I kept my voice calm and rubbed his hand and arm and just rambled on with whatever I could think of. Finally, after what seemed like forever, he turned his head and actually looked at me. His eyes were as brilliantly blue as Jimmy's painting.
"Hi there." I smiled.
He smiled a little and looked around. Jimmy beamed when the boy met his eyes and smiled even bigger.
"I'm glad you came back from the forest." Jimmy told him.
Over the next couple of days we got Collin to talk to us and got to know him a little better. He was terrified of his father, but seemed relieved when we told him he was gone. The nurses all fell in love with the little guy. I don't know what it was about our young sentinels, but they all seemed to have the whole world wrapped around their little fingers…well, the two I knew did.
Two of the nurses (one day shift and one night shift) grew especially close to the young sentinel. Amy (the day shift nurse) was the one who had contributed her soft lap blanket the day Collin woke up. Shelly, (the night nurse) bought his soft toys and clothes and a bed lamp with a dim light.
Jimmy and I spent all the time we could with Collin, helping him learn to control his senses as best a three year old can control them. The doctor had been treating Collin for dehydration and malnutrition, but he was becoming healthier by the moment, and it was coming time to find him a home.
The authorities weren't having any luck finding family to take Collin in, and Jimmy was making grand plans to have him move in with us. He was even willing to give up his art room to give Collin his own bedroom. Collin didn't seem to have much of an opinion on where he lived. But he seemed to be a lot less afraid now that he didn't have to go back to his father.
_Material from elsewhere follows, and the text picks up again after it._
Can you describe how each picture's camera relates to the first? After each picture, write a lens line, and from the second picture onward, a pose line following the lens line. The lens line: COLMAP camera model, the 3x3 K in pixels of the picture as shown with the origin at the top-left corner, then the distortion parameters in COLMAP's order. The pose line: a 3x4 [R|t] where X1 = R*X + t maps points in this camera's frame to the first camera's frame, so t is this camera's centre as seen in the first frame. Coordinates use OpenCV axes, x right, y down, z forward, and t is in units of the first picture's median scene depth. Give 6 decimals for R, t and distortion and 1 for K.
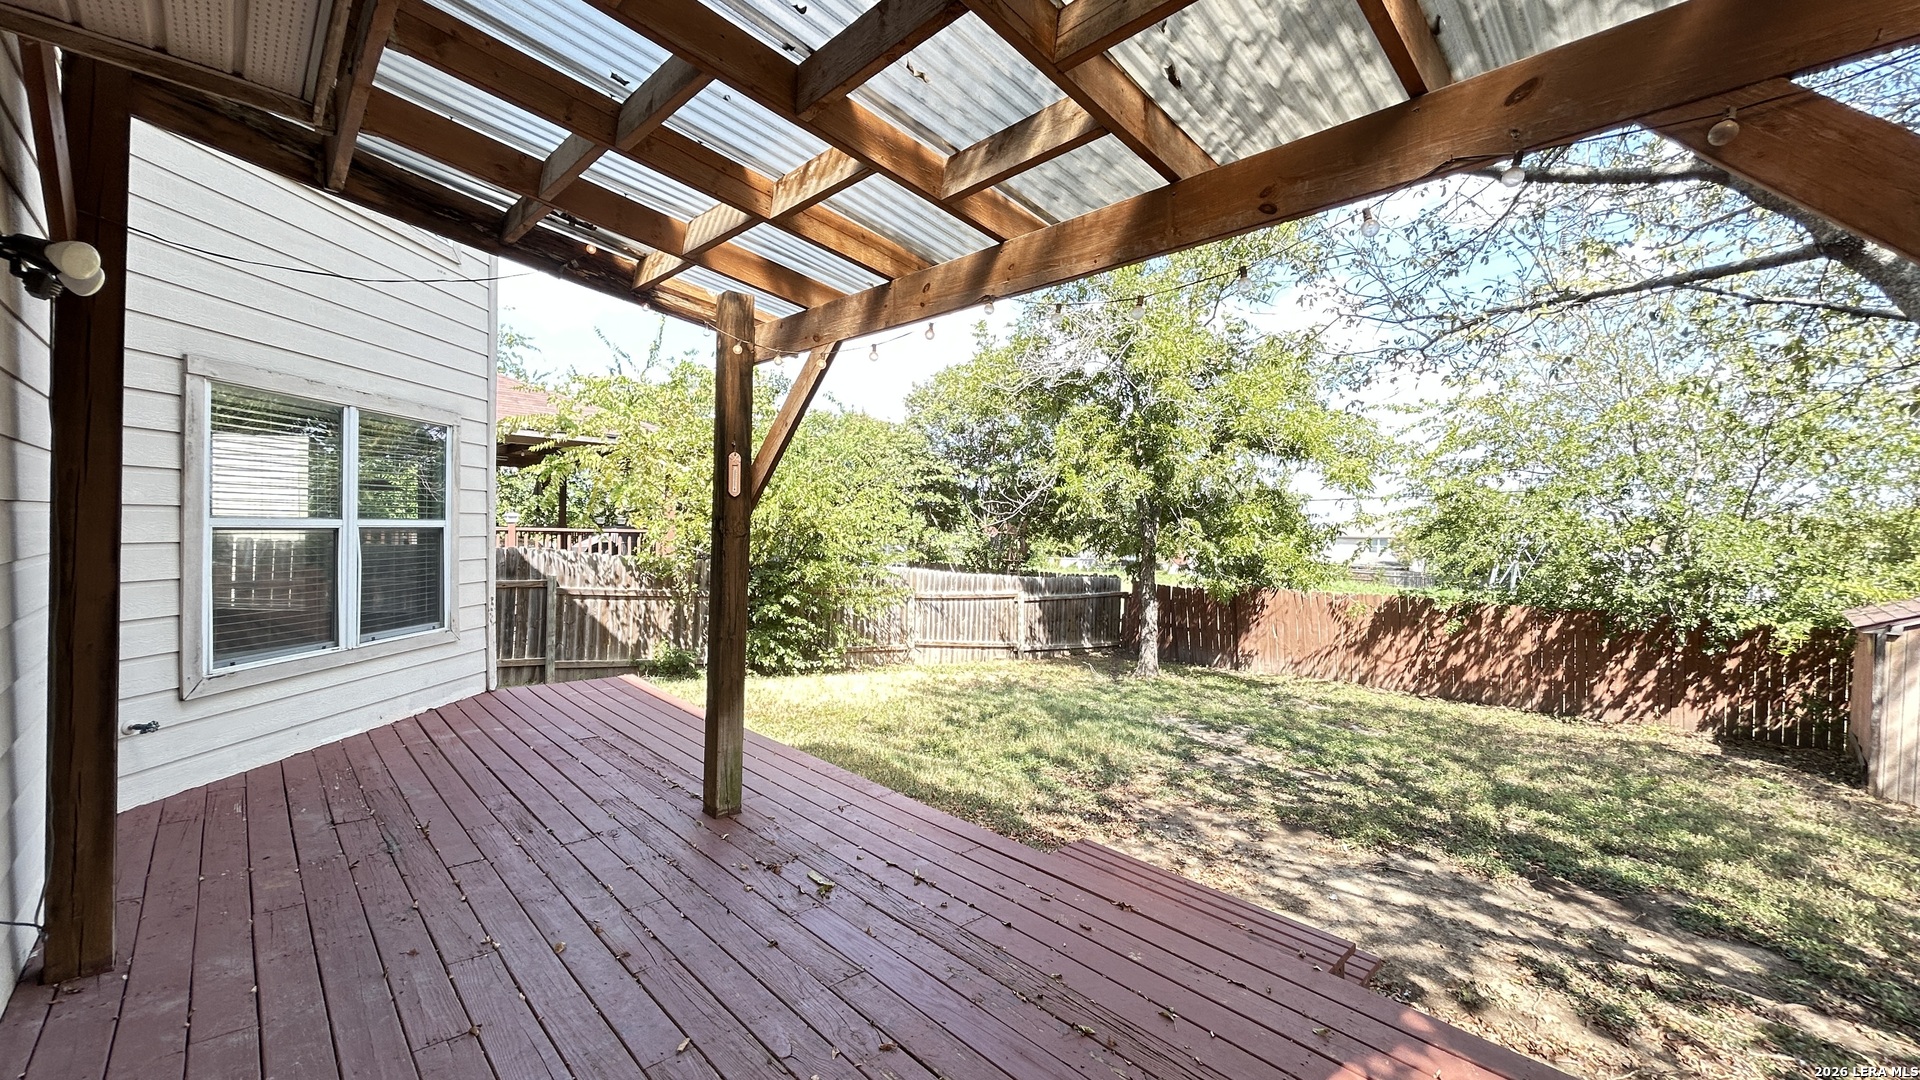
lens RADIAL K [[772.3, 0, 962.4], [0, 772.3, 538.2], [0, 0, 1]] dist [-0.004402, 0.000408]
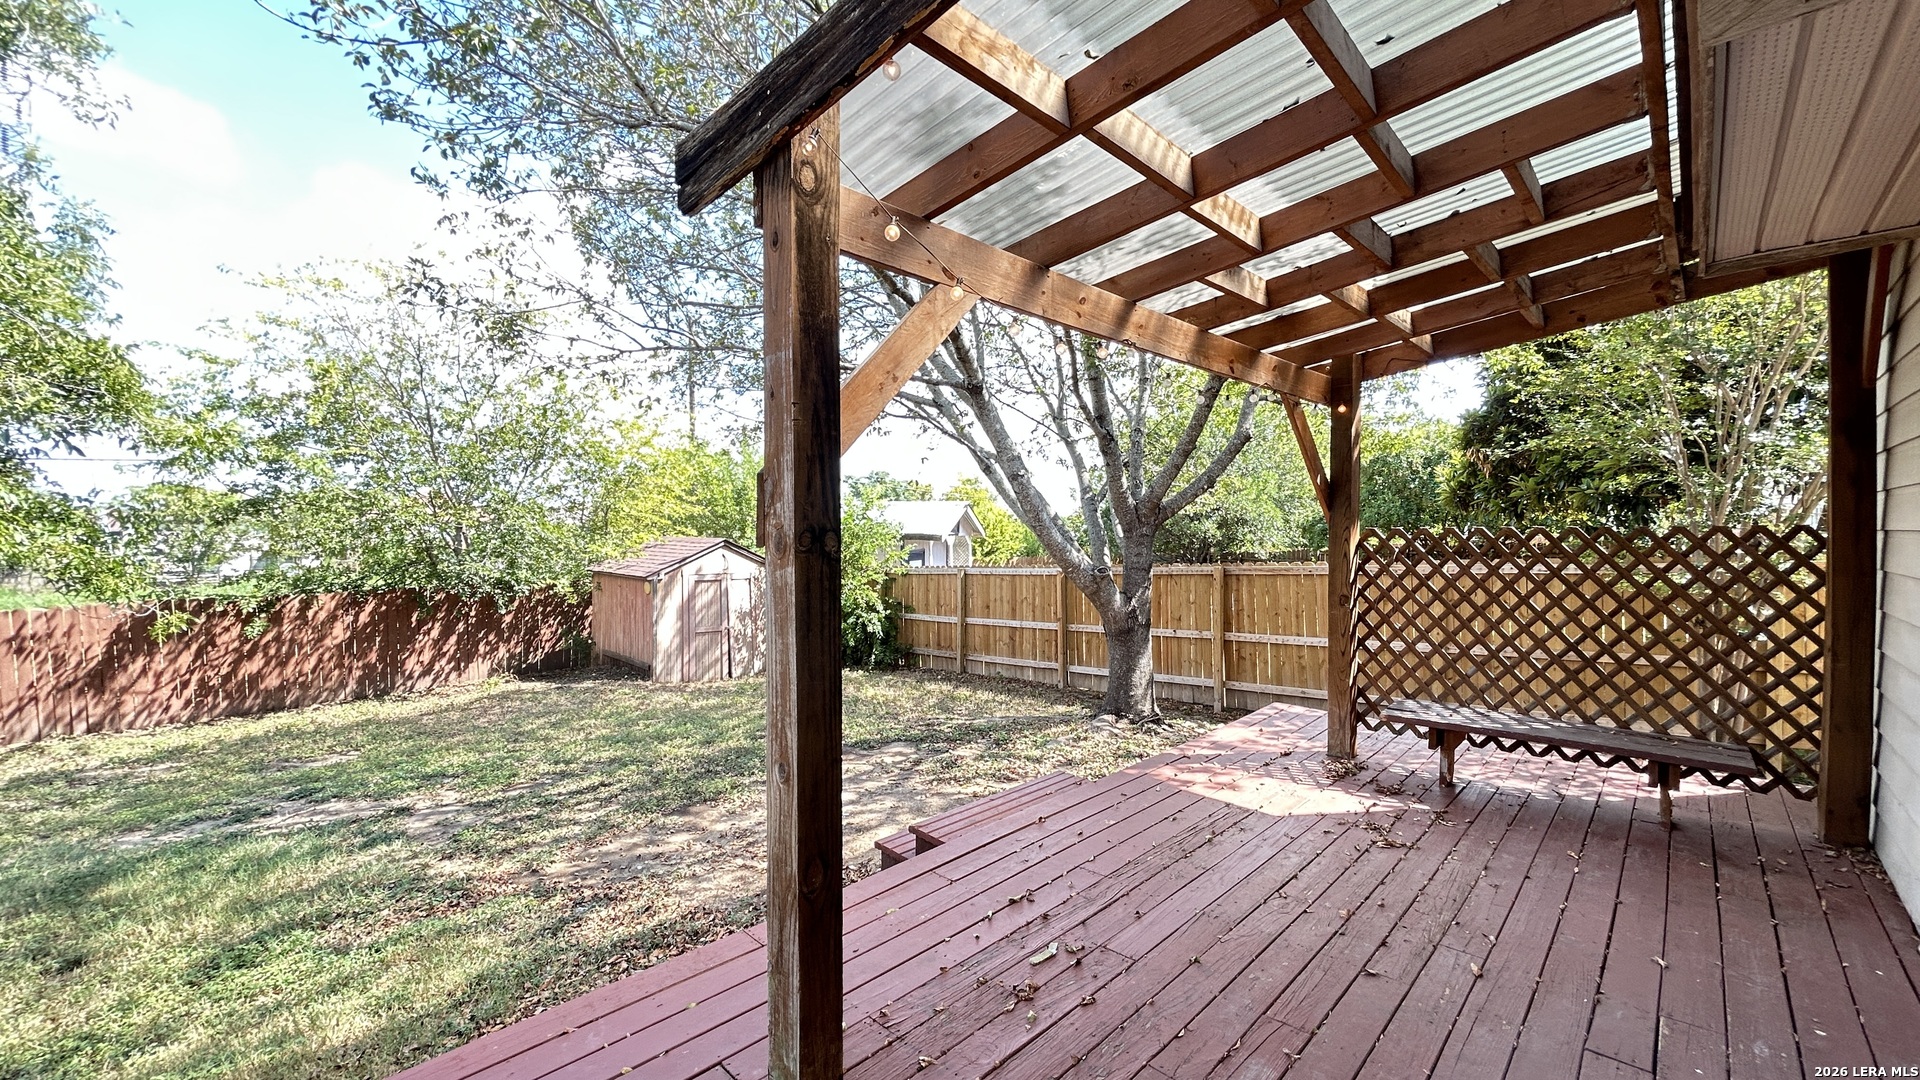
lens RADIAL K [[772.3, 0, 959.8], [0, 772.3, 536.3], [0, 0, 1]] dist [-0.004402, 0.000408]
pose [[-0.033835, -0.043233, 0.998492, -0.242419], [0.014487, 0.998938, 0.043743, -0.012662], [-0.999322, 0.015946, -0.033173, 0.268286]]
A Social Services representative came by the hospital the day before they were planning on releasing Collin. I had asked if we could take him home, at least until they could find someone else to take care of him, and was filling out some forms, when Amy and Shelly came in. As it worked out, they were roommates and were both smitten with the young sentinel. They worked different shifts so there'd always be someone to watch him while the other worked, and he loved them both. The Social Worker was willing to try to push through the paperwork, at least for temporary guardianship. Collin beamed. Jimmy was disappointed, but we all decided that Collin could visit anytime he wanted. Jimmy also decided they could meet in the forest anytime they wanted too.
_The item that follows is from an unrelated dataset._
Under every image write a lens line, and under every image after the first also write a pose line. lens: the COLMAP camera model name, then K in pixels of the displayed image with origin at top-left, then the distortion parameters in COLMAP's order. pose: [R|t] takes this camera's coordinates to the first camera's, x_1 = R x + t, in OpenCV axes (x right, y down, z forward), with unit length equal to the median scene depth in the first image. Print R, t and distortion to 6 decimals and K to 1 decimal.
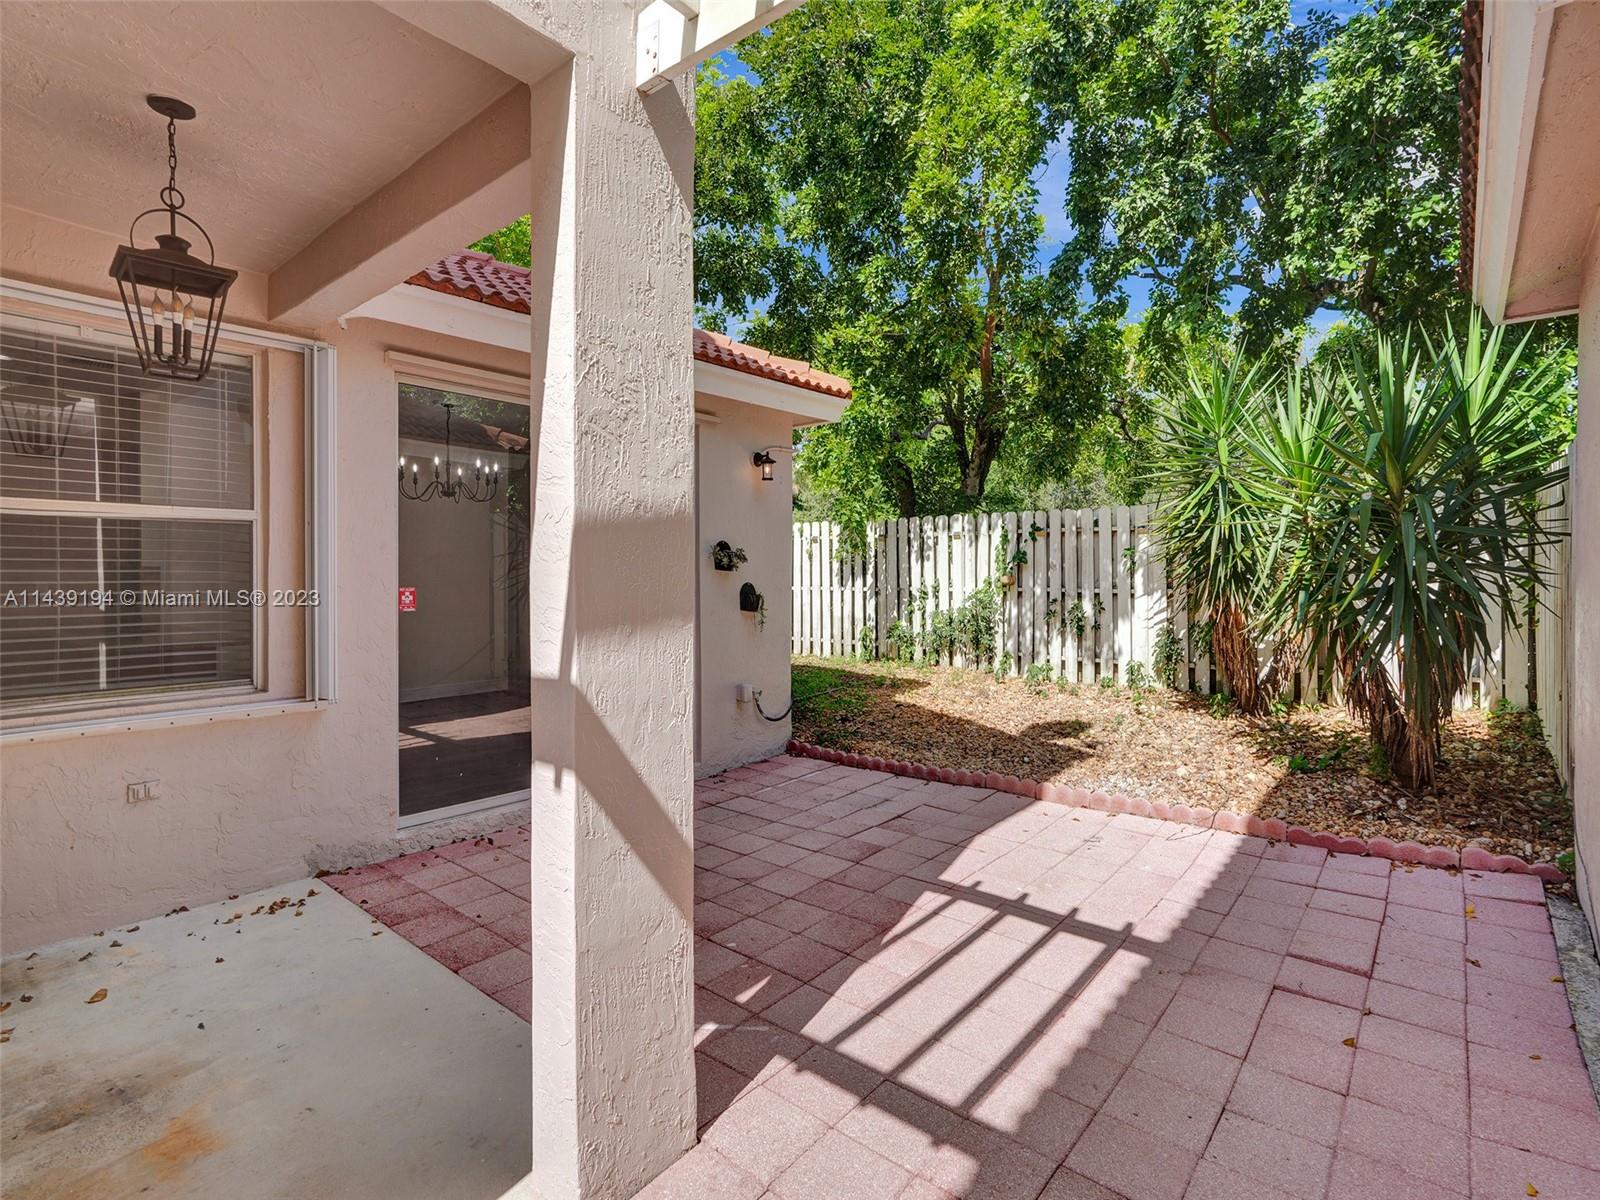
lens RADIAL K [[804.8, 0, 808.6], [0, 804.8, 555.6], [0, 0, 1]] dist [0.002098, 0.000170]
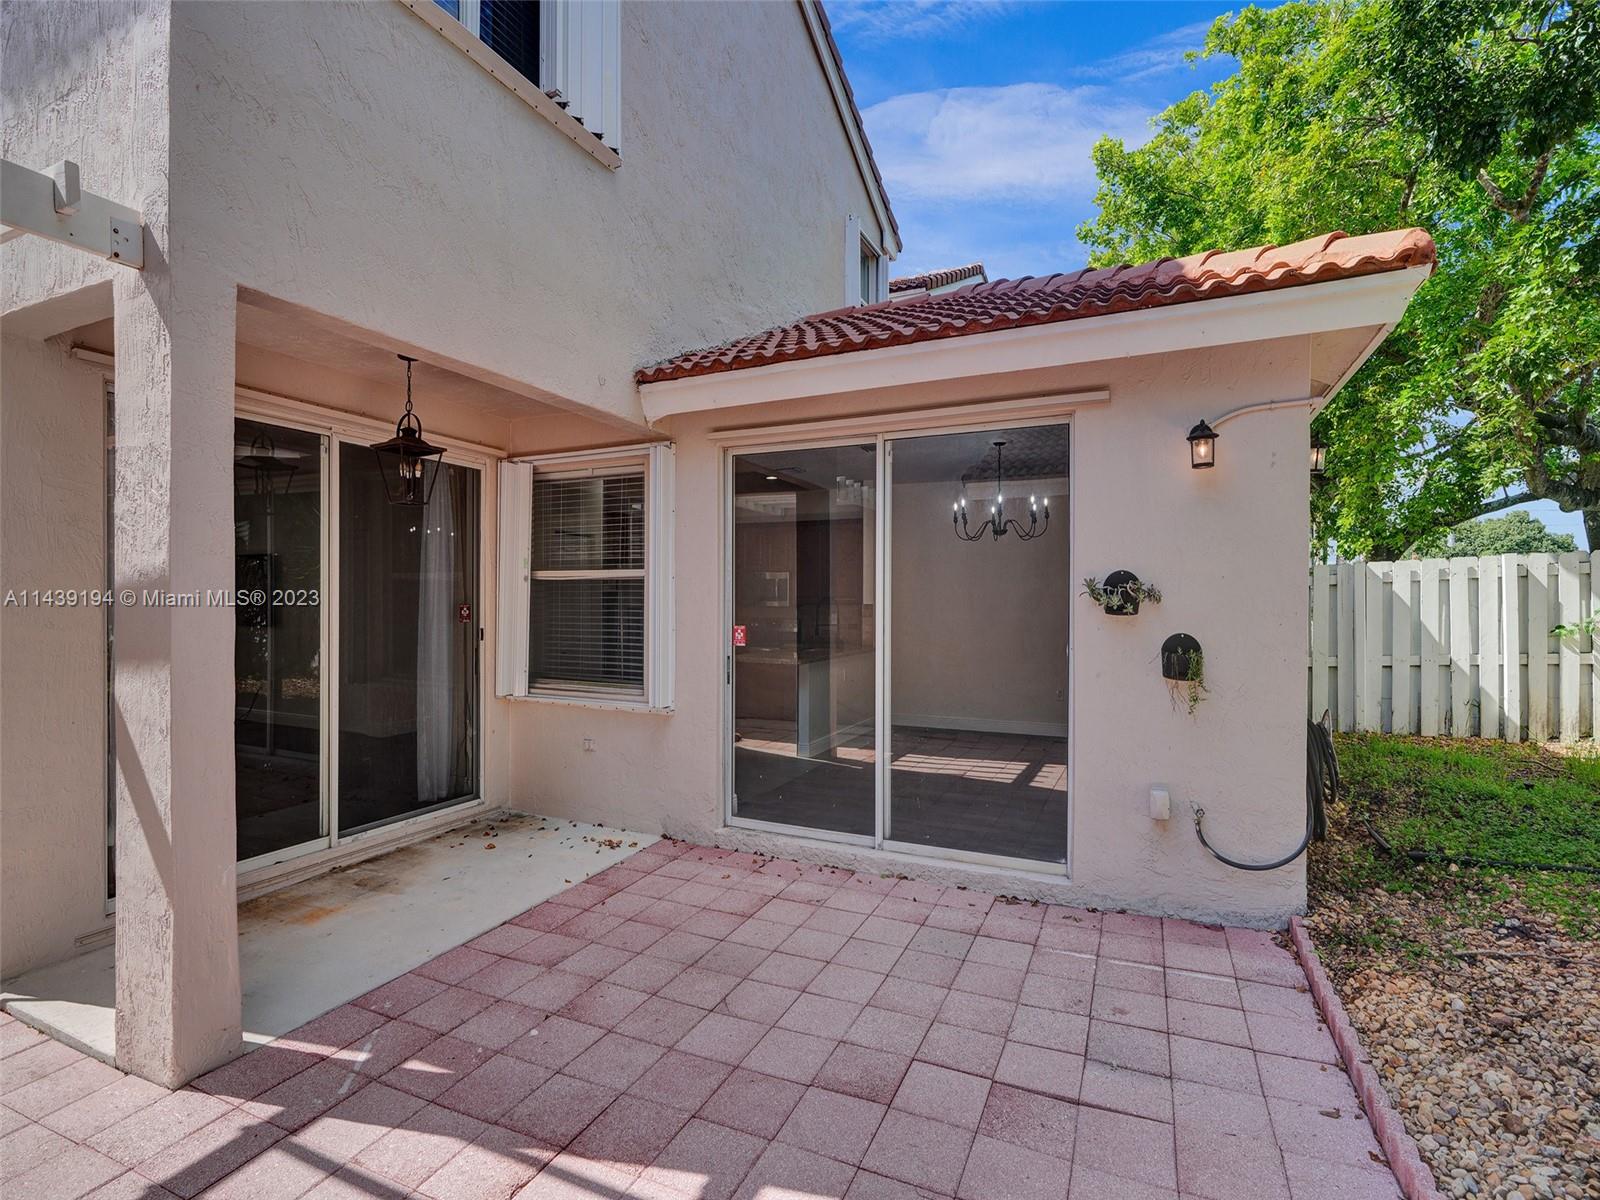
lens RADIAL K [[754.6, 0, 830.2], [0, 754.6, 597.7], [0, 0, 1]] dist [-0.040492, 0.017426]
pose [[0.272720, -0.003830, -0.962086, 0.618524], [0.016094, 0.999870, 0.000582, -0.000131], [0.961959, -0.015642, 0.272746, 0.851552]]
Two days after Collin was released, I came into Jimmy's art room to see him painting over the red forest. He had straightened out the trees, and made the whole scene less frightening. The leaves were green and sparkling in the sun. The fawn was frolicking with two does and they all looked very happy. Jimmy was putting the finishing touches on a blue sky filled with sunshine.
"No more red sky, huh?" I asked.
Jimmy gave me another million dollar smile. "Nope. Not anymore. He's happy now Chief, so his forest is happy too. Not scary anymore."
"That's really good to hear, Jim." I smiled back. "You've been talking to him in the forest again?"
"Some…not as much as before. He doesn't spend much time there anymore."
"How about we ask all three of them over this weekend and you can show him your painting of his forest."
"Yeah, I can ask him in the forest next time."
I grinned. "Or I could just call them."
His eyes twinkled. "Yeah, that would work too."